Seul un apprentissage peut être envisagé. Mais là encore les places se font rares dans la mesure où un formateur hésite à engager un jeune qui dispose d’une admission provisoire. Allez donc lui faire comprendre que le provisoire dure depuis 15, 16, 17… ans! Comment ces jeunes qui s’identifient à leurs camarades avec lesquels ils ont évolué depuis leur plus tendre enfance peuvent-ils admettre qu’ils n’ont pas les mêmes droits, les mêmes chances professionnelles et sociales à la fin de leur scolarité obligatoire.

Pas de naturatlisation possible

La naturalisation  offerte dans certains cantons permet à cette deuxième génération de « poser ses valises » une fois pour toute et de s’identifier aux valeurs du pays dans lequel ils ont grandi. Cette possibilité n’est pas envisageable en Valais, comme le souligne  le Service cantonal de la population et des migrations, dans sa réponse à un frère et une sœur dont les parents ont obtenu un permis F il y a 18 ans:

« …La naturalisation est basée sur la loi fédérale ainsi que sur une loi cantonale. En Valais, la demande de naturalisation est possible pour autant que la personne étrangère soit titulaire d’un permis B ou C. La limitation aux permis de séjours réguliers (B, C) n’est pas contraire à la loi fédérale. En effet, les cantons ont la liberté de prévoir une pratique plus restrictive que la Confédération. »

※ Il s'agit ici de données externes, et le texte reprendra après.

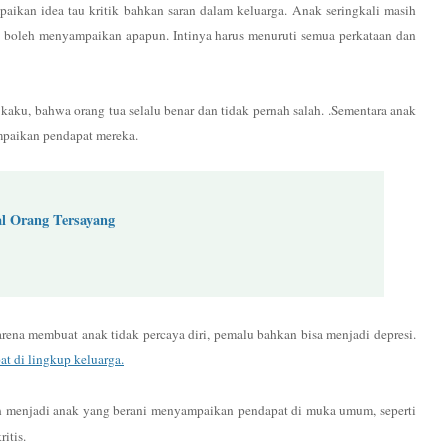
ikan idea tau kritik bahkan saran dalam keluarga. Anak seringkali masih
k boleh menyampaikan apapun. Intinya harus menuruti semua perkataan dan
ku, bahwa orang tua selalu benar dan tidak pernah salah. .Sementara anak
ampaikan pendapat mereka.
al Orang Tersayang
arena membuat anak tidak percaya diri, pemalu bahkan bisa menjadi depresi.
 di lingkup keluarga.
 menjadi anak yang berani menyampaikan pendapat di muka umum, seperti
itis.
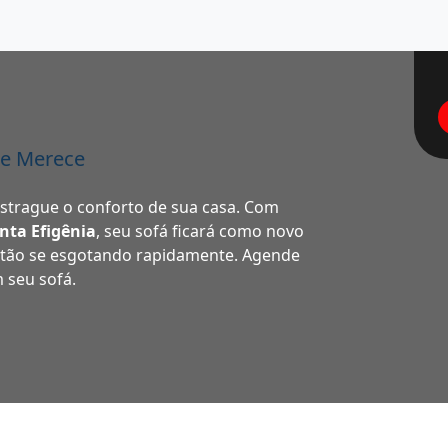
le Merece
estrague o conforto de sua casa. Com
nta Efigênia
, seu sofá ficará como novo
stão se esgotando rapidamente. Agende
m seu sofá.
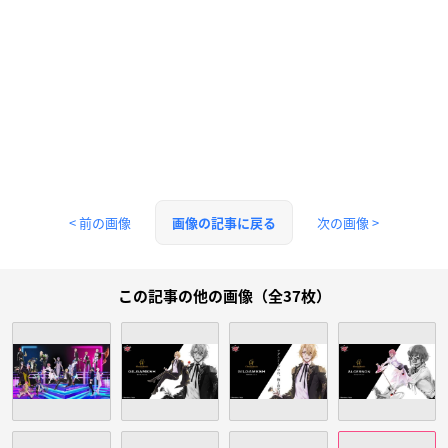
< 前の画像
次の画像 >
画像の記事に戻る
この記事の他の画像（全37枚）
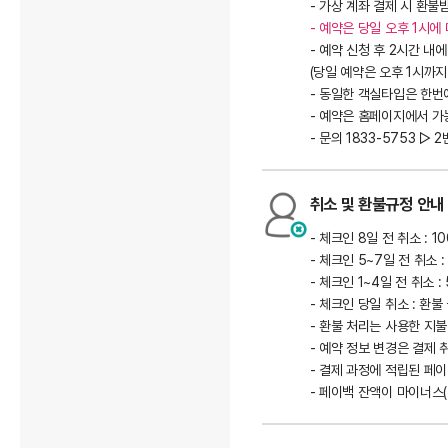
- 가상 계좌 결제 시 환
- 예약은 당일 오후 1시에
- 예약 신청 후 2시간 
(당일 예약은 오후 1시까지
- 동일한 객실타입은 한번에
- 예약은 홈페이지에서 가
- 문의 1833-5753 ▷ 
취소 및 환불규정 안내
- 체크인 8일 전 취소 : 1
- 체크인 5~7일 전 취소 :
- 체크인 1~4일 전 취소 :
- 체크인 당일 취소 : 환불
- 환불 처리는 사용한 지불
- 예약 정보 변경은 결제
- 결제 과정에 적립된 페
- 페이백 잔액이 마이너스(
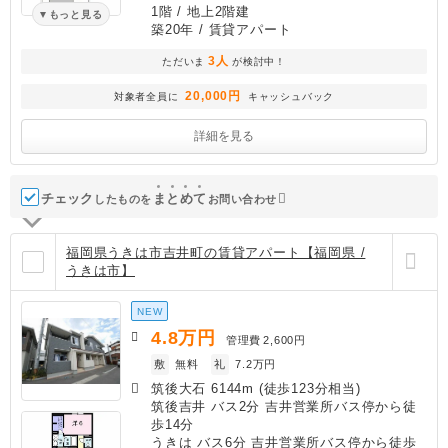
1階 / 地上2階建
もっと見る
築20年
/ 賃貸アパート
3人
ただいま
が検討中！
20,000円
対象者全員に
キャッシュバック
詳細を見る
チェック
ま
と
め
て
したものを
お問い合わせ
福岡県うきは市吉井町の賃貸アパート【福岡県 /
うきは市】
NEW
4.8
万円
管理費
2,600円
敷
無料
礼
7.2万円
筑後大石 6144m (徒歩123分相当)
筑後吉井 バス2分 吉井営業所バス停から徒
歩14分
うきは バス6分 吉井営業所バス停から徒歩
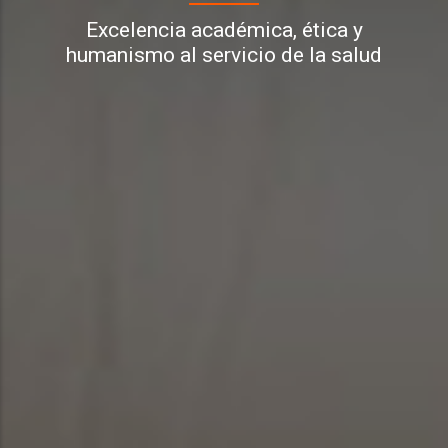
Excelencia académica, ética y
humanismo al servicio de la salud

Le jeune homme est né en Suisse. Sa sœur avait 4 mois lorsque la famille est arrivée en Valais.

Quelle cohésion sociale peut-on exiger de ces jeunes au sein de notre société à laquelle pourtant ils appartiennent et dans laquelle ils sont parfaitement intégrés? Que souhaitons-nous créer comme nouvelle catégorie de jeunes? Qu’ils deviennent responsables de leurs parents? Qu’ils essuient l’échec de nos autorités qui ont raté l’intégration de leurs parents? Doivent-ils continuellement payer le prix fort pour se dessiner un avenir sous nos latitudes? Et nous, que pouvons-nous répondre à ces jeunes? Qu’ils quittent leur famille dès leur majorité et qu’ils deviennent indépendants financièrement à n’importe quel prix, notamment celui de leur avenir? Mais même là, le canton risque de refuser un permis B au motif que c’est le chef de famille qui a demandé l’asile et que c’est seulement lorsque ce dernier sera autonome financièrement que la famille dans son ensemble bénéficiera d’un permis B.